> _Job_
Quote the article on the terracotta exhibition word for word, starting at "Dadang Christianto represents" and ending at "stringent aesthetic form.".

Resistance and memory in the visual field

Astri Wright prepared this article on a special publication of
a terracotta art exhibition featuring the works of Dadang
Christianto, which took place between June 24 and 30 in Bentara
Budaya, Yogyakarta.

YOGYAKARTA: It's highly appropriate that an exhibition like
this takes place in the year which celebrates the 50th
anniversary of Indonesia's declaration of independence. The
decade leading up to this historic declaration saw more
Indonesian artists pick up their pens, paintbrushes and chisels
in the name of the revolution. Revolutionary struggle -- on the
battlefield, in the media, on the canvas or paper -- is always
two sided; it is both highly specific, rooted in its particular
historical context and moment, and, at the same time, its sheer
intensity pushes it into the dimension of universal struggle
against oppression and suffering characteristic to humankind in
all ages. All fundamental human struggle exists at once on the
material, political plane and on the cosmic, symbolic plane.

Dadang Christianto represents the younger artists working on
the themes of oppression and liberation since the time of
Indonesia's nationalist struggle. This is not to say, however,
that Dadang is a newcomer to the field of engaged art making.
Since the mid 1970s, he has distinguished himself as an
innovative artist with the ability to combine intensely relevant
social messages with an eye-opening yet stringent aesthetic form.

(Dataset excerpts)
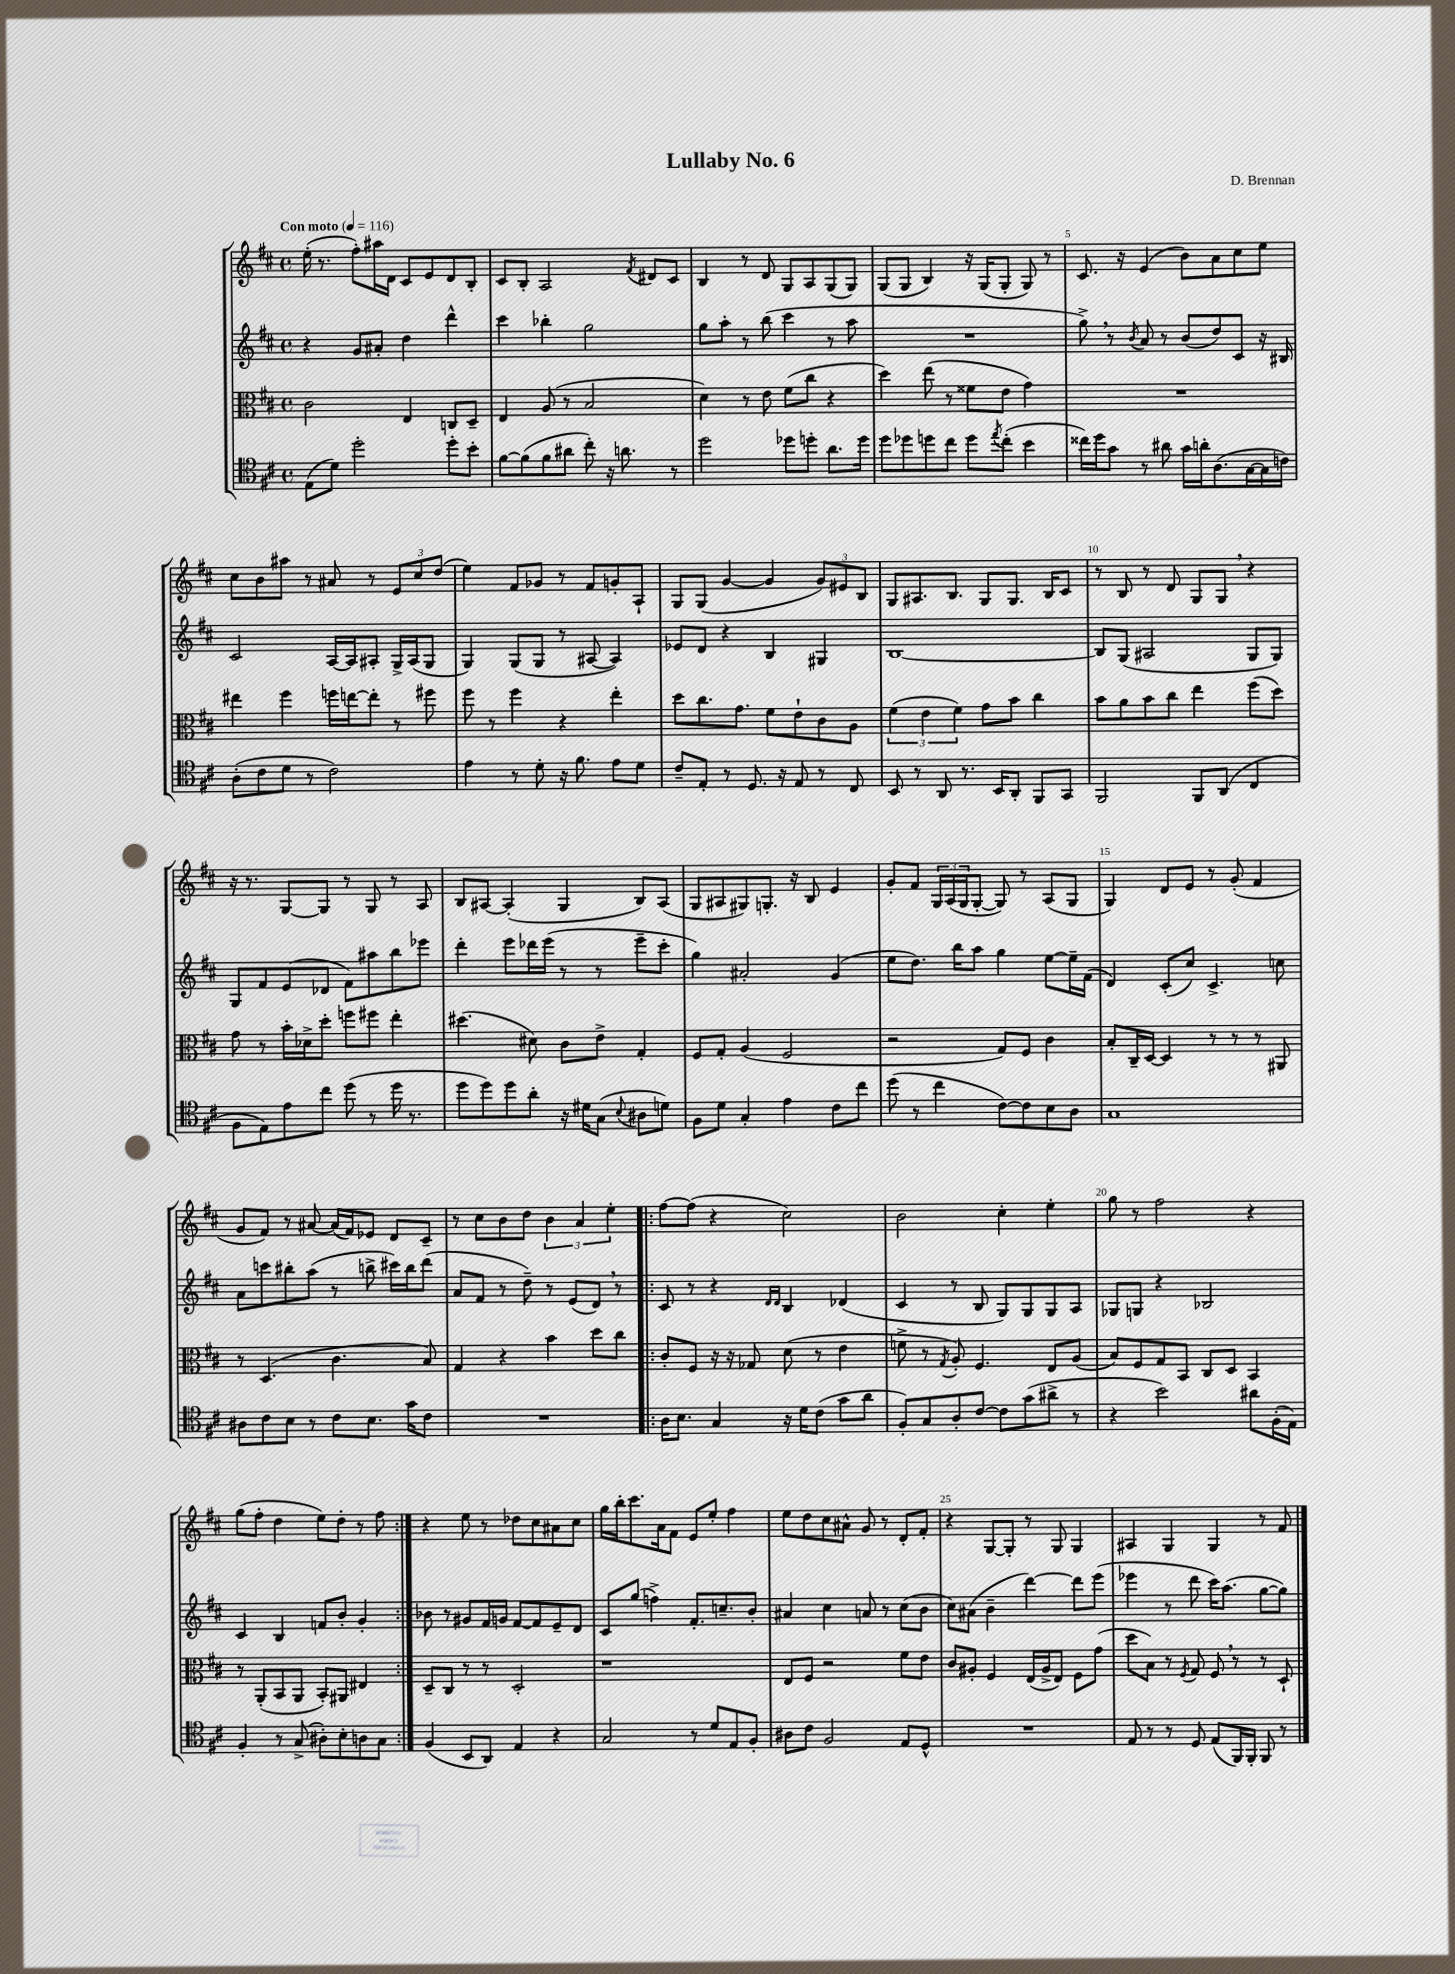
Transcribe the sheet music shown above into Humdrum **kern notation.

**kern	**kern	**kern	**kern
*staff4	*staff3	*staff2	*staff1
*clefC4	*clefC3	*clefG2	*clefG2
*k[f#c#]	*k[f#c#]	*k[f#c#]	*k[f#c#]
*M4/4	*M4/4	*M4/4	*M4/4
*met(c)	*met(c)	*met(c)	*met(c)
*MM116	*MM116	*MM116	*MM116
(8E	2c#	4r	(16ee'
.	.	.	8.r
8d)	.	.	.
2dd'	.	8g	8ff#')
.	.	8a#'	16aa#
.	.	.	16d
.	4E	4dd	8c#
.	.	.	8e
8dd'	8C	4ddd^^	8d
8b'	8D~	.	8B'
=	=	=	=
[8f#	4E	4ccc#	8c#
(8f#]	.	.	8B'
8f#	(8A	4bb-'	2A
8a#	8r	.	.
8cc#')	2B	2gg	.
16r	.	.	.
8.a	.	.	.
.	.	.	8qf#
.	.	.	8d#
8r	.	.	8c#
=	=	=	=
2dd	4d)	8gg	4B
.	.	8aa'	.
.	8r	8r	8r
.	8e	(8bb	8d
8dd-	(8f#	4ccc#	8G
8dd'	8cc#	.	8A
8.a	4r	8r	(8G
.	.	8aa	8G)
16dd	.	.	.
=	=	=	=
8dd	4dd)	1r	(8G
8dd-	.	.	8G
8dd	(8ee	.	4B)
8cc#	8r	.	.
8dd	8f##	.	16r
.	.	.	(16G
8qee	.	.	.
(8cc#'	8e	.	8G'
4b	4g)	.	8G)
.	.	.	8r
=	=	=	=
16cc##)	1r	8gg^)	8.c#
16dd	.	.	.
8g	.	8r	.
.	.	.	16r
.	.	8qb	.
8r	.	8a	(4e
8a#	.	8r	.
16g	.	(8b	8b)
16a'	.	.	.
(8.A	.	8dd)	8a
.	.	8c#	8cc#
[16G	.	.	.
16G]	.	16r	8ee
16c)	.	16B#	.
=	=	=	=
(8A'	4ee#	2c#	8cc#
8c#	.	.	8b
8d	4ff#	.	8aa#
8r	.	.	8r
2c#)	16ff	[16A	8a#
.	[16ee	16A]	.
.	8ee']	8A#'	8r
.	8r	16G^	12e
.	.	(16A#	.
.	.	.	12cc#
.	8ff#	8G	.
.	.	.	(12dd
=	=	=	=
4e	8ff#	4G)	4ee)
.	8r	.	.
8r	4ff#	(8G	8f#
8d'	.	8G	8g-
16r	4r	8r	8r
8.f#	.	.	.
.	.	[8A#	8f#
8e	4ee'	4A#])	8g'
8d	.	.	8A`
=	=	=	=
8c#~	8dd	8e-	8G
8E'	8.cc#	8d	(8G
8r	.	4r	[4g
.	8.g	.	.
8.D	.	.	.
.	8f#	4B	4g]
16r	.	.	.
8E	8e`	.	.
8r	8c#	4G#	12g)
.	.	.	12e#
8C#	8A	.	.
.	.	.	12B
=	=	=	=
8BB	(6f#	[1B	8G
8r	.	.	8.A#
.	6e	.	.
8AA	.	.	.
.	.	.	8.B
.	6f#)	.	.
8.r	.	.	.
.	8g	.	8G
16BB	.	.	.
8AA'	8b	.	8.G
8FF#	4cc#	.	.
.	.	.	16B
8GG	.	.	8c#
=	=	=	=
2FF#	8b	8B]	8r
.	8a	(8G	8B
.	8b	2A#	8r
.	8cc#	.	8d
8FF#	4ee	.	8G
(8AA	.	.	8G
4C#	(8ff#	8G	4r
.	8dd)	8G)	.
=	=	=	=
8F#	8g	8G	16r
.	.	.	8.r
8E)	8r	8f#	.
8e	16b'	(8e	[8G
.	16d-^	.	.
8cc#	8dd'	8d-	8G]
(8dd	8ff	8f#)	8r
8r	8ff#	8aa#	8G
16dd	4ee'	8bb	8r
8.r	.	.	.
.	.	8eee-	8A
=	=	=	=
8dd	(4.dd#	4ddd'	8B
8dd)	.	.	[8A#
8dd	.	8eee	(4A#']
8a'	8d#)	16ddd-	.
.	.	(16eee	.
16r	8c#	8r	4G
16d#	.	.	.
(8G	8e^	8r	.
8qqB	.	.	.
8A#	4G'	8eee~	8B)
8d)	.	8ccc#'	(8A#
=	=	=	=
8F#	8F#	4gg)	8G
8d	8G'	.	8A#
4G'	(4A	2a#'	8G#)
.	.	.	8.G'
4e	2F#	.	.
.	.	.	16r
.	.	.	8B
8c#	.	(4g	4e
8cc#	.	.	.
=	=	=	=
(8dd	2r	8ee	8g'
8r	.	8.dd)	8f#
4cc#	.	.	24G
.	.	.	(24A
.	.	16bb	.
.	.	.	24G
.	.	8aa	[8G'
[8c#)	8G)	4gg	8G])
8c#]	8F#	.	8r
8B	4c#	[8ee	(8A
8A	.	16ee~]	8G
.	.	(16f#	.
=	=	=	=
1G	8B'	4d)	4G)
.	16C#~	.	.
.	[16D	.	.
.	4D]	(8c#'	8d
.	.	8cc#)	8e
.	8r	4.c#^	8r
.	8r	.	(8g'
.	8r	.	4f#
.	8AA#	8cc	.
=	=	=	=
8A#	8r	8a	8g
8c#	(4.D	8ccc	8f#)
8B	.	8bb#'	8r
8r	.	(8aa	[8a#
8c#	4.c#	8r	(16a#]
.	.	.	16f#)
8.B	.	8bb^	8e-
.	.	16ccc#)	8d
16g	.	16bb	.
8c#	8B)	(8ddd	8c#~
=	=	=	=
1r	4G	8a	8r
.	.	8f#	8cc#
.	4r	8r	8b
.	.	8dd~)	8dd
.	4b	8r	6b
.	.	(8e	.
.	.	.	6a
.	8dd	8d)	.
.	.	.	6ee'
.	8cc#	8r	.
=!|:	=!|:	=!|:	=!|:
16A	8c#'	8c#	[8ff#
8.B	.	.	.
.	8F#	8r	(8ff#]
4G	16r	4r	4r
.	16r	.	.
.	8G-	.	.
.	.	16qqd	.
.	.	16qqd	.
16r	(8d	4B	2cc#)
16d	.	.	.
(8c#	8r	.	.
8g	4e	(4d-	.
8a	.	.	.
=	=	=	=
8F#')	8f^	4c#	2b
8G	8r	.	.
.	8qG	.	.
8A'	8A')	8r	.
[8c#	4.F#	8B	.
8c#]	.	8G)	4cc#'
(8g	.	8G	.
8a#^	8E	8G	4ee'
8r	(8A	8A	.
=	=	=	=
4r	8B)	8G-	8gg
.	8F#	8G	8r
2b)	8G	4r	2ff#
.	8BB	.	.
.	8C#	2B-	.
.	8D	.	.
8a#	4BB	.	4r
(16F#'	.	.	.
16E)	.	.	.
=	=	=	=
4F#'	8r	4c#	(8gg
.	(8AA'	.	8ff#'
8r	8BB	4B	4dd
(8G^	8AA	.	.
8A#')	8BB')	8f	8ee)
8B'	8AA#	8b'	8dd'
8A	4E#	4g'	8r
8G	.	.	8ff#
=:|!	=:|!	=:|!	=:|!
(4F#	8D~	8b-	4r
.	8C#	8r	.
8BB	8r	8g#	8ee
8AA)	8r	16f#	8r
.	.	16g	.
4E	2D'	[8f#	8dd-
.	.	8f#]	8cc#
4r	.	8e~	8a#
.	.	8d	8cc#
=	=	=	=
2G	1r	8c#	16gg
.	.	.	16bb'
.	.	(8gg	8.ccc#
.	.	4ff^)	.
.	.	.	16a
.	.	.	8f#
8r	.	8.f#'	8e
8d	.	.	8ee'
.	.	8.cc~	.
8E	.	.	4ff#
8F#'	.	8b'	.
=	=	=	=
8A#	8E	4a#	8ee
8c#	8F#	.	8dd
2F#	2r	4cc#	8cc#
.	.	.	8a#^^
.	.	8a	8g
.	.	8r	8r
8E	8f#	(8cc#	8d'
8D^^	8e	8b	8f#'
=	=	=	=
1r	8c#	8cc#)	4r
.	8A#'	(8a#	.
.	4F#	4b~	[8G
.	.	.	8G']
.	(16E	[4ddd)	8r
.	16A#^	.	.
.	8E)	.	8G
.	8F#	8ddd]	4G
.	(8g	(8eee	.
=	=	=	=
8E	8dd	4eee-	4A#
8r	8B)	.	.
8r	8r	8r	4G
.	8qF#	.	.
8D	8G	8ddd	.
(8E	8F#	16ccc#)	4G
.	.	(8.aa	.
16FF#)	8r	.	.
16FF#'	.	.	.
8FF#	8r	[8gg	8r
8r	8D`	8gg])	8f#
==	==	==	==
*-	*-	*-	*-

> _The result_
Dadang Christianto represents the younger artists working on
the themes of oppression and liberation since the time of
Indonesia's nationalist struggle. This is not to say, however,
that Dadang is a newcomer to the field of engaged art making.
Since the mid 1970s, he has distinguished himself as an
innovative artist with the ability to combine intensely relevant
social messages with an eye-opening yet stringent aesthetic form.